Seven months after presenting its strategy on economic security (see EUROPE 13205/7), the European Commission is back with more precise recommendations and roadmaps, accompanied by only one legislative text at this stage. It concerns the revision of the regulation on foreign direct investments (FDI) screening. On Wednesday 24 January, the Commission presented two white papers on export and outbound investment controls. Research and development in critical sectors is also the subject of recommendations (see other news).
Reinforcing foreign investments screening
Although the control and possible restriction of foreign direct investments falls within the competence of the Member States, the European Commission wishes to oblige them to have a screening mechanism. This is not currently the case, and only 22 countries have such a system (Bulgaria, Croatia, Cyprus and Greece do not, and Ireland is in the process of introducing it).

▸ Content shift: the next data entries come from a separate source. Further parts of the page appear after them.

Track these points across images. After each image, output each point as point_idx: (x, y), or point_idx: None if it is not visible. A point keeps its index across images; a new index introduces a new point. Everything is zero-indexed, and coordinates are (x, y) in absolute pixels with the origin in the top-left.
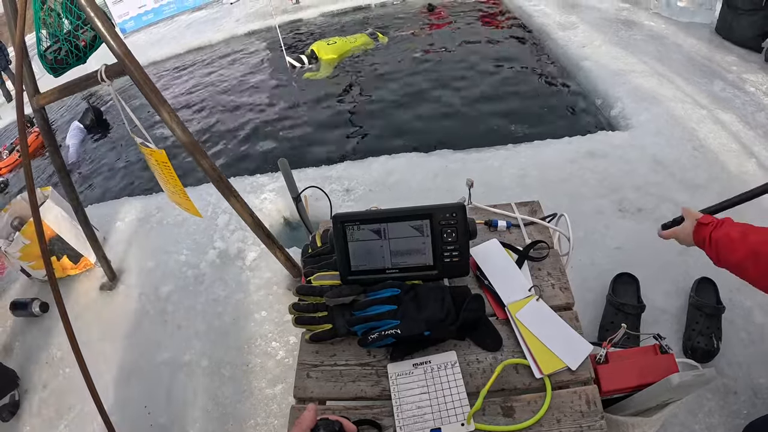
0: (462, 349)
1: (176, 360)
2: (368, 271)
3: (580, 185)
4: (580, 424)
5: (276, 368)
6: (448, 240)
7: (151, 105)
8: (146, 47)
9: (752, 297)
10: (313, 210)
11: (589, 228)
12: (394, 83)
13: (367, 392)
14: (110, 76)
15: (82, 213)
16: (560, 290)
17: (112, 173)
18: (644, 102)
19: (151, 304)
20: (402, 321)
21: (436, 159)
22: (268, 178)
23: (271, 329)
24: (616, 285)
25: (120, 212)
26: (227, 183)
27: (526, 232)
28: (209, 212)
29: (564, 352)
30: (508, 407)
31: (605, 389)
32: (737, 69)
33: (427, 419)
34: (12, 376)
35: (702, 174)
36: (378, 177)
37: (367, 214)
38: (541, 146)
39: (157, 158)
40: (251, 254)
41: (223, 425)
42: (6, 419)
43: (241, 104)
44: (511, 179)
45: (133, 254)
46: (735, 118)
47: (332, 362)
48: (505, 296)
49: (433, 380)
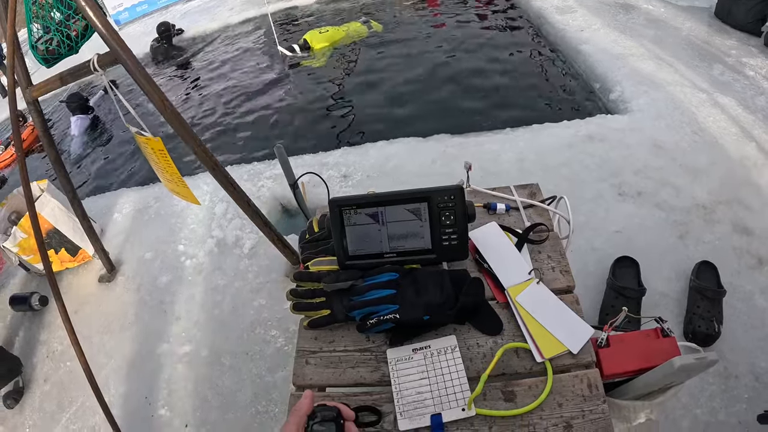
0: (462, 333)
1: (176, 350)
2: (366, 255)
3: (580, 169)
4: (581, 408)
5: (276, 356)
6: (447, 223)
7: (145, 93)
8: (141, 37)
9: (753, 281)
10: (310, 196)
11: (589, 212)
12: (390, 69)
13: (366, 378)
14: (103, 66)
15: (78, 205)
16: (560, 273)
17: (110, 164)
18: (643, 86)
19: (150, 295)
20: (401, 306)
21: (433, 144)
22: (265, 166)
23: (270, 317)
24: (616, 269)
25: (117, 204)
26: (224, 171)
27: (526, 215)
28: (206, 201)
29: (565, 335)
30: (509, 392)
31: (607, 373)
32: (737, 53)
33: (427, 405)
34: (16, 363)
35: (702, 158)
36: (375, 162)
37: (364, 198)
38: (540, 130)
39: (154, 146)
40: (249, 242)
41: (224, 414)
42: (10, 406)
43: (235, 93)
44: (510, 163)
45: (131, 245)
46: (735, 102)
47: (331, 348)
48: (504, 280)
49: (433, 365)
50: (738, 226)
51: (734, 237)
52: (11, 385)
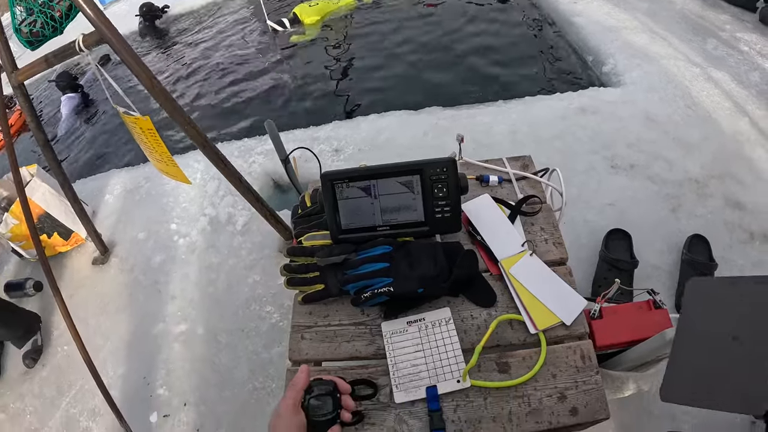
0: (456, 305)
1: (172, 330)
2: (359, 229)
3: (572, 141)
4: (575, 378)
5: (271, 332)
6: (439, 195)
7: (132, 72)
8: (127, 16)
9: (745, 255)
10: (302, 171)
11: (582, 184)
12: (381, 42)
13: (361, 352)
14: (88, 45)
15: (69, 188)
16: (554, 245)
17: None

The revised regulations specify the conditions that these mandatory mechanisms must meet. The authorities in the Member States will, for example, have to impose an authorisation procedure on foreign investments affecting a whole list of programmes or projects “of interest to the Union” (Annex I of the text), as well as those in high-risk sectors, listed in Annex II (dual-use goods, advanced semi-conductors, quantum computing, biotechnologies among other technologies).
For investments that do not fall into the above categories, a posteriori screening should be possible when they may affect public order or security.

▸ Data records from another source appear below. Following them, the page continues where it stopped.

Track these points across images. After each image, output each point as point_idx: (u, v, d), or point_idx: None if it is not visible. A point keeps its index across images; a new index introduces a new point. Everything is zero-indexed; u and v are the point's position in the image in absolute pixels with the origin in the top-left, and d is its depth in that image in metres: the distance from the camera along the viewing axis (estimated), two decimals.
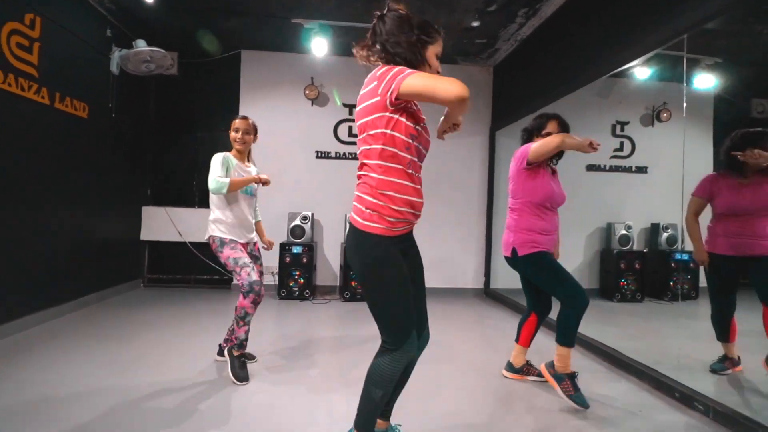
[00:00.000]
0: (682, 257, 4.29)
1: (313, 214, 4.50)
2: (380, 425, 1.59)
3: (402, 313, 1.37)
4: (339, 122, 4.77)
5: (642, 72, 3.87)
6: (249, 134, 2.40)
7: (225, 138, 4.91)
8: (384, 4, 1.41)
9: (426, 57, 1.38)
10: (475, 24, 3.91)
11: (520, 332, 2.36)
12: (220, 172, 2.25)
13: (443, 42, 1.44)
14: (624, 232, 4.60)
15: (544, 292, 2.27)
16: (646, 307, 4.43)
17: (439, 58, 1.43)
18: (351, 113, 4.77)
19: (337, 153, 4.76)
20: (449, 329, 3.41)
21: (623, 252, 4.49)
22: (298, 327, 3.33)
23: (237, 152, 2.41)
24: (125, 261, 4.31)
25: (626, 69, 3.04)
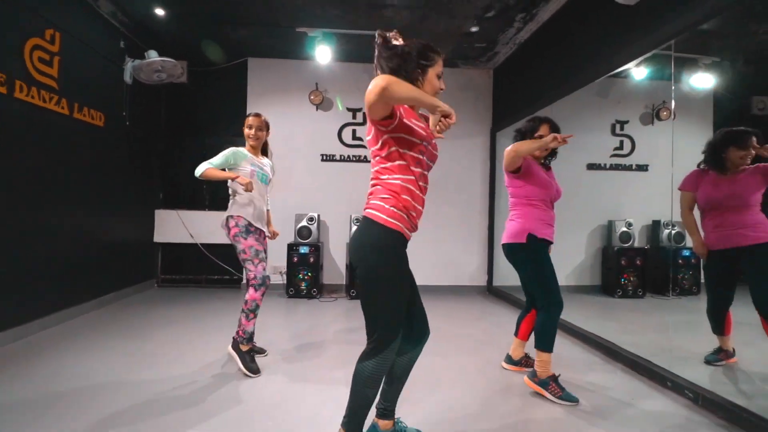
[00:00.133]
0: (684, 253, 4.36)
1: (319, 216, 4.64)
2: (385, 425, 1.63)
3: (398, 315, 1.44)
4: (343, 126, 4.90)
5: (640, 72, 3.95)
6: (261, 131, 2.55)
7: (233, 143, 5.05)
8: (382, 13, 1.51)
9: (427, 80, 1.45)
10: (475, 29, 4.02)
11: (519, 327, 2.47)
12: (215, 161, 2.38)
13: (444, 57, 1.51)
14: (625, 230, 4.68)
15: None
16: (648, 303, 4.51)
17: (440, 77, 1.49)
18: (354, 117, 4.90)
19: (342, 156, 4.89)
20: (452, 325, 3.52)
21: (624, 249, 4.56)
22: (307, 324, 3.47)
23: (251, 147, 2.55)
24: (140, 262, 4.48)
25: (624, 69, 3.13)
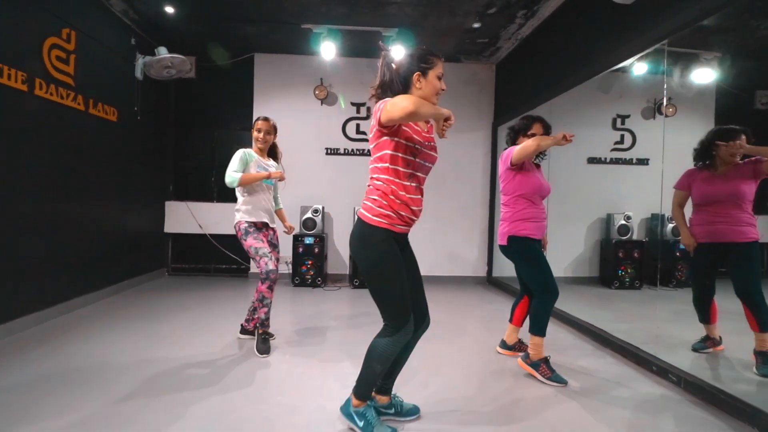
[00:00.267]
0: (682, 246, 4.44)
1: (324, 207, 4.77)
2: (382, 400, 1.82)
3: (401, 300, 1.61)
4: (347, 120, 5.01)
5: (641, 67, 4.01)
6: (270, 134, 2.66)
7: (240, 136, 5.20)
8: (386, 9, 1.63)
9: (428, 81, 1.60)
10: (477, 25, 4.09)
11: (513, 313, 2.61)
12: (236, 167, 2.51)
13: (443, 60, 1.65)
14: (623, 222, 4.76)
15: None
16: (645, 294, 4.61)
17: (441, 78, 1.63)
18: (358, 111, 5.01)
19: (346, 149, 5.01)
20: (452, 313, 3.66)
21: (622, 241, 4.66)
22: (312, 311, 3.62)
23: (258, 149, 2.67)
24: (152, 251, 4.66)
25: (625, 65, 3.19)
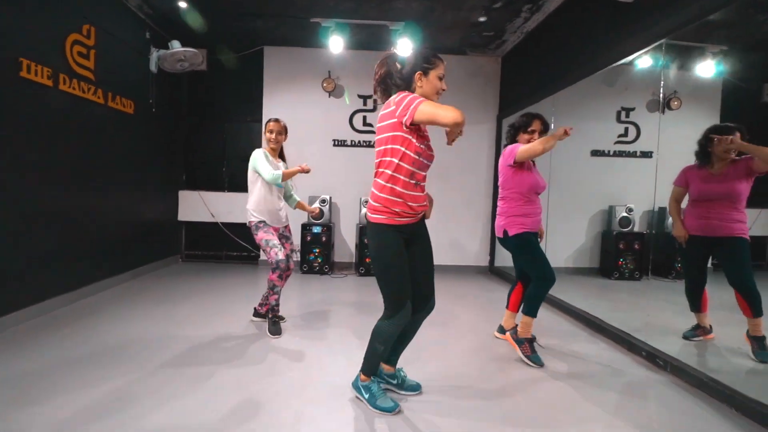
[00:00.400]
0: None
1: (331, 198, 4.92)
2: (388, 369, 2.04)
3: (398, 289, 1.77)
4: (354, 113, 5.11)
5: (645, 60, 4.05)
6: (281, 134, 2.76)
7: (250, 128, 5.33)
8: (392, 4, 1.75)
9: (428, 80, 1.73)
10: (482, 19, 4.14)
11: (509, 300, 2.74)
12: (271, 166, 2.62)
13: (444, 66, 1.77)
14: (625, 215, 4.85)
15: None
16: (644, 285, 4.71)
17: (441, 79, 1.76)
18: (365, 104, 5.11)
19: (353, 141, 5.12)
20: (454, 300, 3.81)
21: (623, 233, 4.76)
22: (320, 297, 3.79)
23: (271, 150, 2.77)
24: (166, 239, 4.85)
25: (629, 59, 3.24)
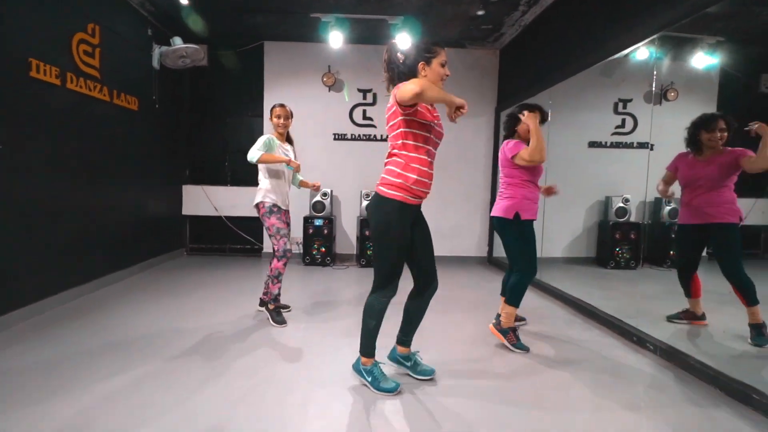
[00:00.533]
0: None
1: (332, 191, 5.00)
2: (402, 350, 2.12)
3: (393, 266, 1.88)
4: (354, 106, 5.17)
5: (644, 52, 4.09)
6: (288, 119, 2.88)
7: (252, 123, 5.39)
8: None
9: (432, 68, 1.83)
10: (481, 13, 4.19)
11: (505, 287, 2.84)
12: (259, 147, 2.70)
13: (445, 53, 1.86)
14: (621, 205, 4.94)
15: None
16: (639, 274, 4.82)
17: (444, 65, 1.85)
18: (365, 98, 5.16)
19: (353, 135, 5.19)
20: (454, 290, 3.92)
21: (619, 223, 4.86)
22: (322, 287, 3.90)
23: (279, 135, 2.88)
24: (171, 233, 4.96)
25: (626, 52, 3.29)
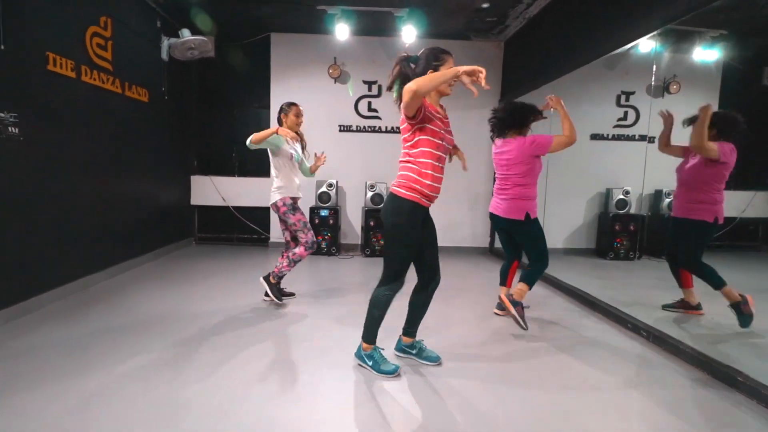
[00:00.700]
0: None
1: (338, 182, 5.09)
2: (406, 341, 2.24)
3: (402, 264, 2.00)
4: (359, 98, 5.24)
5: (647, 44, 4.12)
6: (301, 117, 3.08)
7: (258, 114, 5.46)
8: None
9: None
10: (486, 5, 4.22)
11: (507, 277, 2.96)
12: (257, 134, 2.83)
13: (453, 59, 1.96)
14: (621, 197, 5.02)
15: (519, 246, 2.90)
16: (638, 265, 4.93)
17: None
18: (370, 89, 5.22)
19: (358, 126, 5.26)
20: (457, 280, 4.04)
21: (619, 215, 4.95)
22: (328, 276, 4.03)
23: (296, 133, 3.03)
24: (180, 222, 5.08)
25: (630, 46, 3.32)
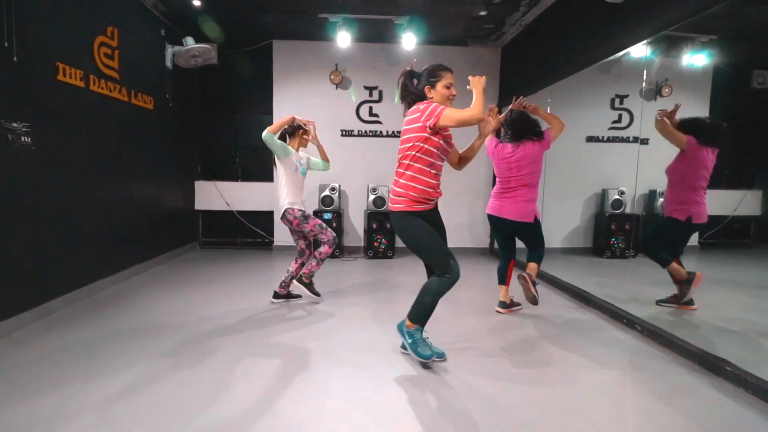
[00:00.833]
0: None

Where an investment presents a risk, the authorities in the Member States must have the possibility of imposing mitigating measures, or even prohibiting the operation, according to the Commission's proposal.
The European Commissioner for Trade, Valdis Dombrovskis, insisted that the Commission was not interfering in the competences of the Member States. It is more a question of ensuring better coordination, in order to better protect the interests of the Union, according to him.
The sharing of information between the EU27 is also subject to new obligations: each member country will have to publish a report listing the investments monitored, all the accompanying details, the decisions taken by the authorities or the economic sectors targeted, etc.
The European Commission is also proposing to monitor intra-European transactions where the investor is controlled by a non-European entity.
On Wednesday 24 January, the head of the European Commission’s Directorate-General for Trade, Sabine Weyand, said that the three years of investment screening had not led to a slowdown in investment. “The procedures are always carried out within a short period, generally three weeks, and this does not stop an investment”, she told MEPs on the Committee on International Trade (INTA).
See the proposal for a regulation on screening foreign direct investments: https://aeur.eu/f/ajh
Mapping outbound investments
The subject of outbound investments is more sensitive in the Member States. This is why the Commission is proposing to map and analyse the risks over the coming months, before announcing concrete measures in autumn 2025 at the earliest. There is clearly a lack of information on this subject at this stage, said Valdis Dombrovskis. “So first we need to understand the risks and create knowledge and understanding”.
The result is a data-gathering exercise spanning more than a year. Firstly, the Commission is launching a public consultation until April for all stakeholders to react to its White Paper on Outbound Investments. It then provides for a monitoring and risk analysis phase to be carried out by the member countries over a period of one year. In a third phase, the Commission and the Member States will assess the concrete measures to be taken.
MEPs, interest representatives and member states welcome this graduated approach to outbound investments. This is particularly the case for business representatives BusinessEurope and Eurocommerce, who have also warned the institutions against future rules that will be complex for companies to implement.
See the public consultation: https://aeur.eu/f/ajs
See the White Paper on Outbound Investments: https://aeur.eu/f/ajv
Extending export controls
Export controls in the EU are governed by the 2021 regulation on dual-use goods, i.e. goods that can be used for both civilian and military purposes. The text contains a list of products whose exports must be controlled by the Member States. However, this list is a direct result of multilateral export control regimes, which have recently seen the addition of new technologies blocked, notably by Russia.
To get around this, the Commission is suggesting that technologies that have not been able to achieve consensus in multilateral regimes should nevertheless be included in the European list. As a result, their exports will have to be monitored in the Member States. The current situation is uneven, with some Member States going further than others in their controls.
In its White Paper on Export Controls, the Commission announces a recommendation due to be published in the summer of 2024. It should look into the coordination of national checklists.
This harmonisation is crucial, according to one European diplomat, who believes that a “patchwork of national measures” must be avoided.
A high-level discussion forum is also to be set up, says the Commission.